The Society of Toxicology's members and leaders are starting their 49th Annual Meeting today at Salt Lake City's Salt Palace Convention Center, with dozens of sessions taking place about topics of current concern, such as limiting animal testing, lessons learned from the NIEHS Superfund Research Program, and progress to date of a collaboration formed in 2008 to improve the safety testing of chemicals. Live updates from the March 7-11 event will be provided on the Web sites of NIENS (the National Institute of Environmental Health Sciences) and the National Toxicology Program.
Meanwhile, a paper and commentary published this month in Toxicological Sciences, the society's journal, say the newest research indicates Bisphenol A does not adversely affect reproductive development, function, or behavior in female rats, suggesting the chemical is not an environmental hazard to human beings. Richard M. Sharpe (firstname.lastname@example.org) of the Medical Research Council Human Reproductive Sciences Unit, Centre for Reproductive Biology at The Queen's Medical Research Institute in Edinburgh, Scotland, wrote the commentary titled "Is It Time to End Concerns over the Estrogenic Effects of Bisphenol A?" and the paper is "In Utero and Lactational Exposure to Bisphenol A, In Contrast to Ethinyl Estradiol, Does Not Alter Sexually Dimorphic Behavior, Puberty, Fertility, and Anatomy of Female LE Rats," written by Bryce C. Ryan, Andrew K. Hotchkiss, Kevin M. Crofton, and L. Earl Gray, Jr.
"The results from Ryan et al. (2009) are unequivocal and robust and are based on a valid and rational scientific foundation. They tell us that, in vivo in female rats, bisphenol A is an extremely weak estrogen—so weak that even at levels of exposure 4000-fold higher than the maximum exposure of humans in the general population there are no discernible adverse effects, whereas the potent estrogen ethinyl estradiol (EE; the positive control) caused major adverse effects at doses used in earlier contraceptive pills and that were associated with increased risk of thromboembolism," Sharpe wrote. His commentary's concluding paragraph starts with this: "Fundamental, repetitive work on bisphenol A has sucked in tens, probably hundreds, of millions of dollars from government bodies and industry which, at a time when research money is thin on the ground, looks increasingly like an investment with a nil return. All it has done is to show that there is a huge price to pay when initial studies are adhered to as being correct when the second phase of scientific peer review, namely, the inability of other laboratories to repeat the initial studies, says otherwise."

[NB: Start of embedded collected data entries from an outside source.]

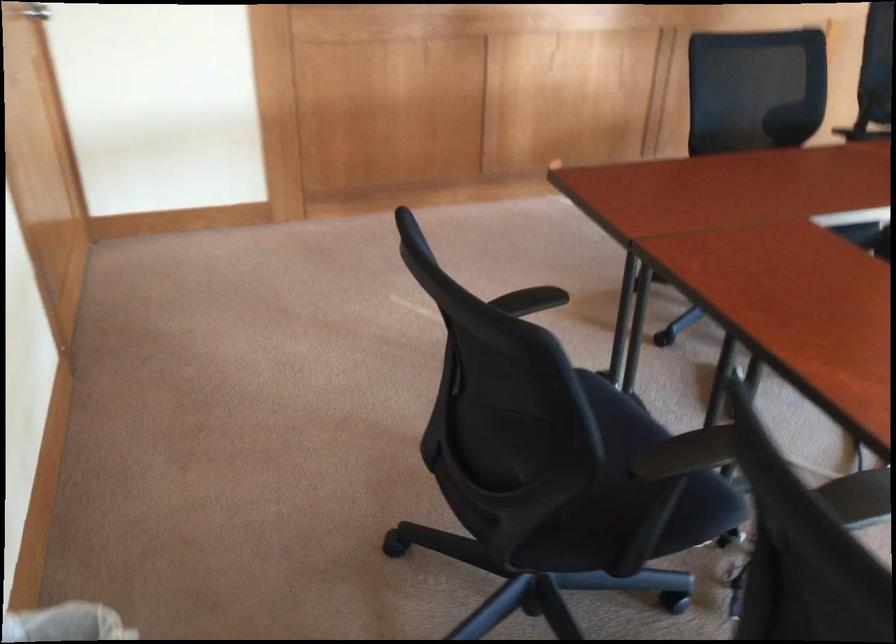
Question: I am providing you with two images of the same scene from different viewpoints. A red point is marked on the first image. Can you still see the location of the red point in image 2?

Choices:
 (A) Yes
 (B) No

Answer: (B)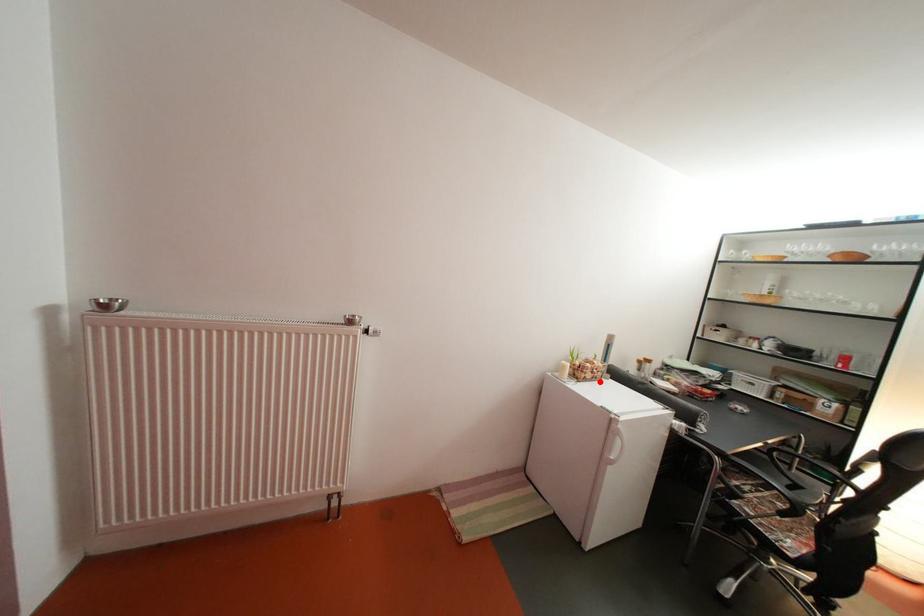
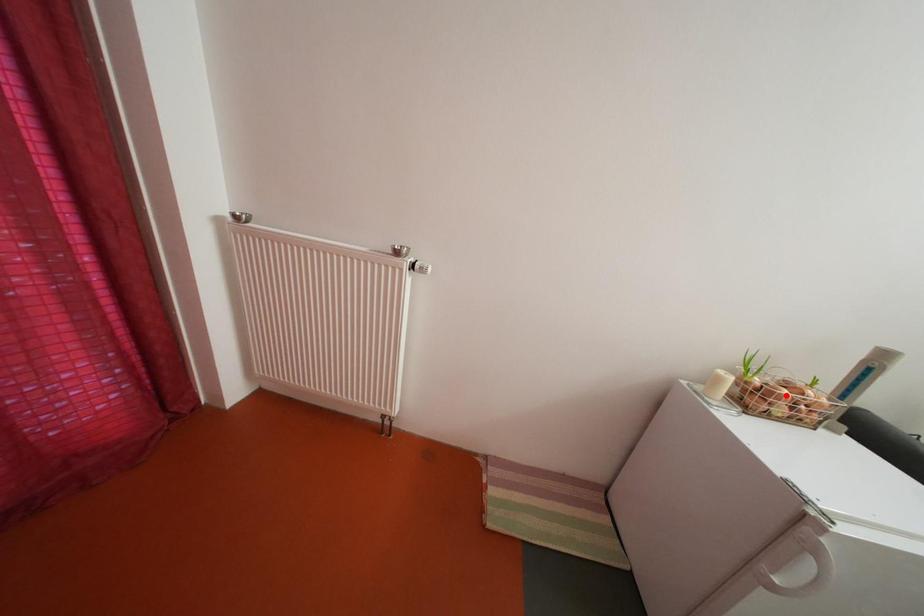
I am providing you with two images of the same scene from different viewpoints. A red point is marked on the first image and another point is marked on the second image. Does the point marked in image1 correspond to the same location as the one in image2?

No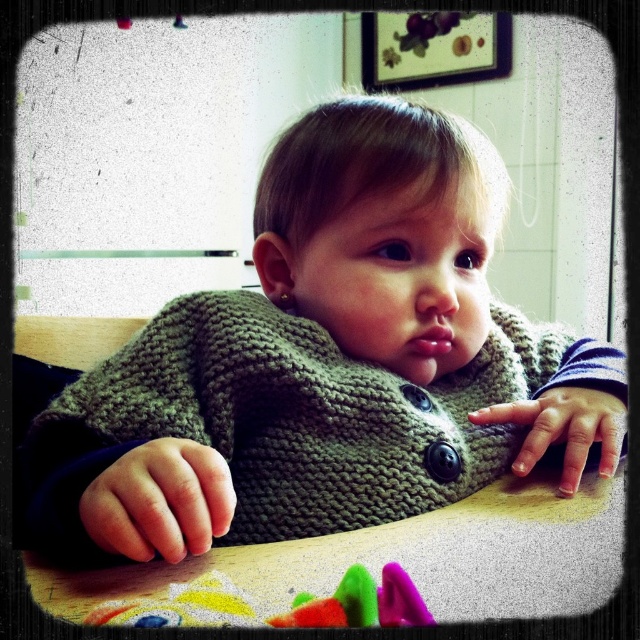
Can you confirm if knitted green sweater at center is positioned to the right of knitted fabric hand at center?

In fact, knitted green sweater at center is to the left of knitted fabric hand at center.

Does knitted green sweater at center have a greater width compared to knitted fabric hand at center?

Yes.

This screenshot has width=640, height=640. What do you see at coordinates (326, 364) in the screenshot?
I see `knitted green sweater at center` at bounding box center [326, 364].

Find the location of a particular element. The width and height of the screenshot is (640, 640). knitted green sweater at center is located at coordinates (326, 364).

Does point (214, 452) lie behind point (577, 445)?

No, it is not.

Which is behind, point (90, 509) or point (611, 440)?

The point (611, 440) is behind.

I want to click on smooth skin hand at center, so click(x=160, y=500).

Is smooth skin hand at center above rubberized plastic toy at lower center?

Yes, smooth skin hand at center is above rubberized plastic toy at lower center.

Is point (97, 477) more distant than point (412, 611)?

Yes, it is.

Is point (122, 499) closer to viewer compared to point (381, 614)?

No, (122, 499) is behind (381, 614).

I want to click on smooth skin hand at center, so click(x=160, y=500).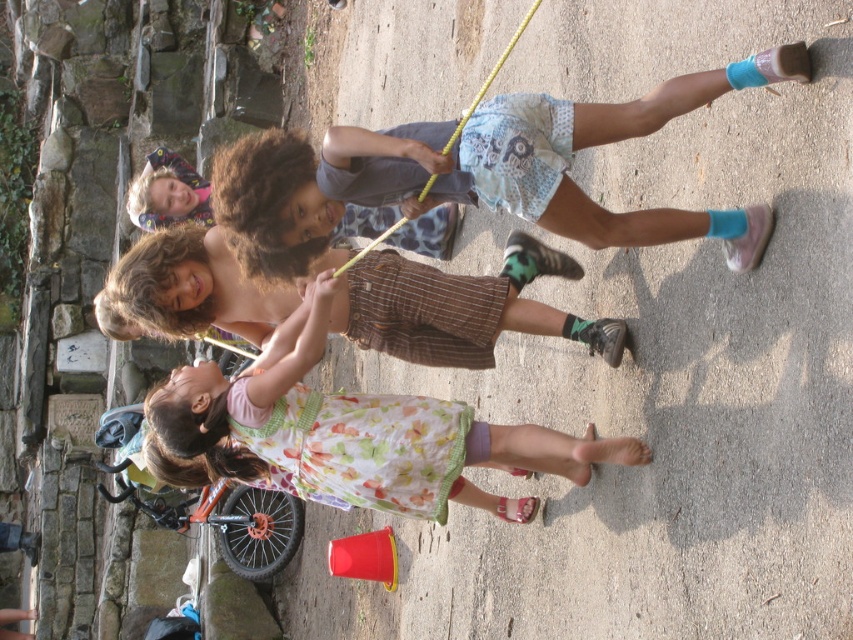
Question: Is blonde hair at upper left wider than yellow rubber rope at center?

Choices:
 (A) yes
 (B) no

Answer: (A)

Question: Does brown plaid shorts at center appear under yellow rubber rope at center?

Choices:
 (A) yes
 (B) no

Answer: (A)

Question: Observing the image, what is the correct spatial positioning of light blue printed shorts at upper right in reference to yellow rubber rope at center?

Choices:
 (A) left
 (B) right

Answer: (A)

Question: Which of the following is the farthest from the observer?

Choices:
 (A) (340, 272)
 (B) (190, 292)
 (C) (405, 468)

Answer: (B)

Question: Which of the following is the farthest from the observer?

Choices:
 (A) (323, 224)
 (B) (426, 186)
 (C) (178, 218)
 (D) (503, 454)

Answer: (C)

Question: Which of the following is the farthest from the observer?

Choices:
 (A) brown plaid shorts at center
 (B) blonde hair at upper left
 (C) floral cotton dress at center
 (D) yellow rubber rope at center

Answer: (B)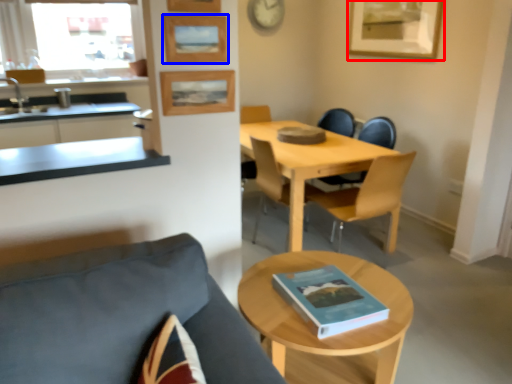
Question: Which object is further to the camera taking this photo, picture frame (highlighted by a red box) or picture frame (highlighted by a blue box)?

Choices:
 (A) picture frame
 (B) picture frame

Answer: (A)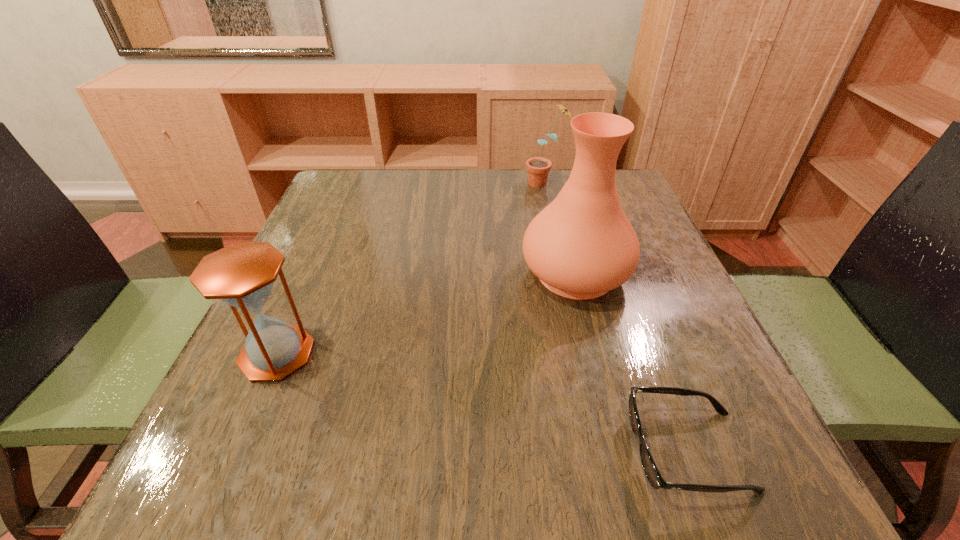
The height and width of the screenshot is (540, 960). What are the coordinates of `object that is at the near right corner` in the screenshot? It's located at (652, 473).

Find the location of `free space at the far edge of the desktop`. free space at the far edge of the desktop is located at coordinates (484, 200).

In the image, there is a desktop. Where is `free space at the near edge`? This screenshot has height=540, width=960. free space at the near edge is located at coordinates (550, 503).

Identify the location of vacant space at the left edge of the desktop. The width and height of the screenshot is (960, 540). (313, 239).

Find the location of a particular element. The image size is (960, 540). free spot at the right edge of the desktop is located at coordinates (676, 352).

At what (x,y) coordinates should I click in order to perform the action: click on blank space at the near left corner. Please return your answer as a coordinate pair (x, y). The width and height of the screenshot is (960, 540). Looking at the image, I should click on (275, 490).

Where is `vacant area that lies between the farthest object and the hourglass`? This screenshot has height=540, width=960. vacant area that lies between the farthest object and the hourglass is located at coordinates (411, 268).

Locate an element on the screen. The width and height of the screenshot is (960, 540). unoccupied area between the leftmost object and the tallest object is located at coordinates (426, 314).

Locate an element on the screen. free space between the sunflower and the shortest object is located at coordinates coord(616,317).

The height and width of the screenshot is (540, 960). I want to click on free spot between the shortest object and the vase, so click(x=632, y=362).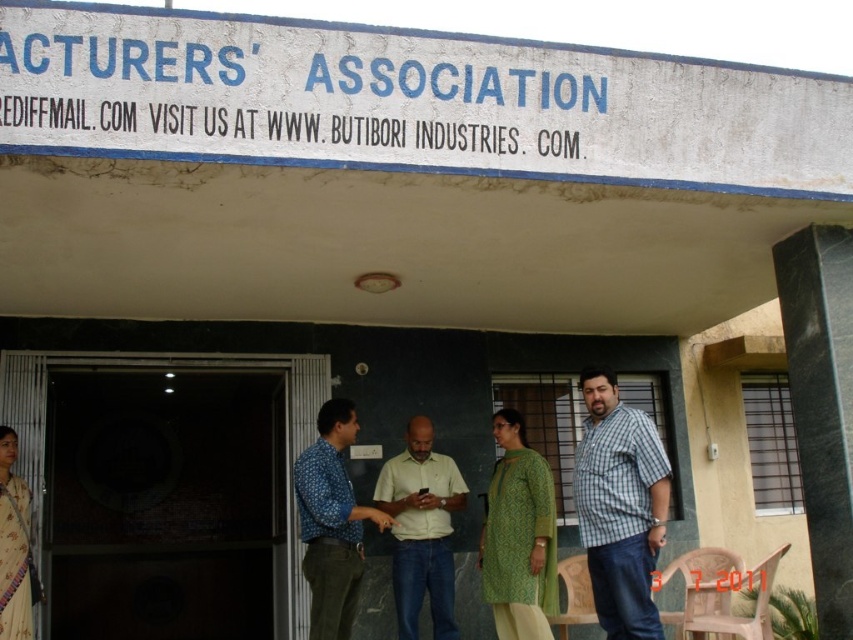
At what (x,y) coordinates should I click in order to perform the action: click on white concrete sign at upper center. Please return your answer as a coordinate pair (x, y). Looking at the image, I should click on (410, 100).

Does white concrete sign at upper center have a larger size compared to beige silk saree at left?

Yes.

What do you see at coordinates (410, 100) in the screenshot? The height and width of the screenshot is (640, 853). I see `white concrete sign at upper center` at bounding box center [410, 100].

Find the location of a particular element. The width and height of the screenshot is (853, 640). white concrete sign at upper center is located at coordinates (410, 100).

This screenshot has height=640, width=853. What are the coordinates of `white concrete sign at upper center` in the screenshot? It's located at coord(410,100).

Does white concrete sign at upper center have a larger size compared to blue patterned shirt at center?

Yes, white concrete sign at upper center is bigger than blue patterned shirt at center.

Locate an element on the screen. The height and width of the screenshot is (640, 853). white concrete sign at upper center is located at coordinates (410, 100).

Can you confirm if green textured kurta at center is positioned to the right of blue patterned shirt at center?

Correct, you'll find green textured kurta at center to the right of blue patterned shirt at center.

Who is lower down, green textured kurta at center or blue patterned shirt at center?

green textured kurta at center is below.

This screenshot has width=853, height=640. Find the location of `green textured kurta at center`. green textured kurta at center is located at coordinates (518, 536).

In January 2010, the U.S. Food and Drug Administration summarized its stance on Bisphenol A by saying that it "shares the perspective of the National Toxicology Program that recent studies provide reason for some concern about the potential effects of BPA on the brain, behavior, and prostate gland of fetuses, infants and children." FDA also said it "recognizes substantial uncertainties with respect to the overall interpretation of these studies and their potential implications for human health effects of BPA exposure. These uncertainties relate to issues such as the routes of exposure employed, the lack of consistency among some of the measured endpoints or results between studies, the relevance of some animal models to human health, differences in the metabolism (and detoxification) of and responses to BPA both at different ages and in different species, and limited or absent dose response information for some studies," and the agency said it is conducting more studies.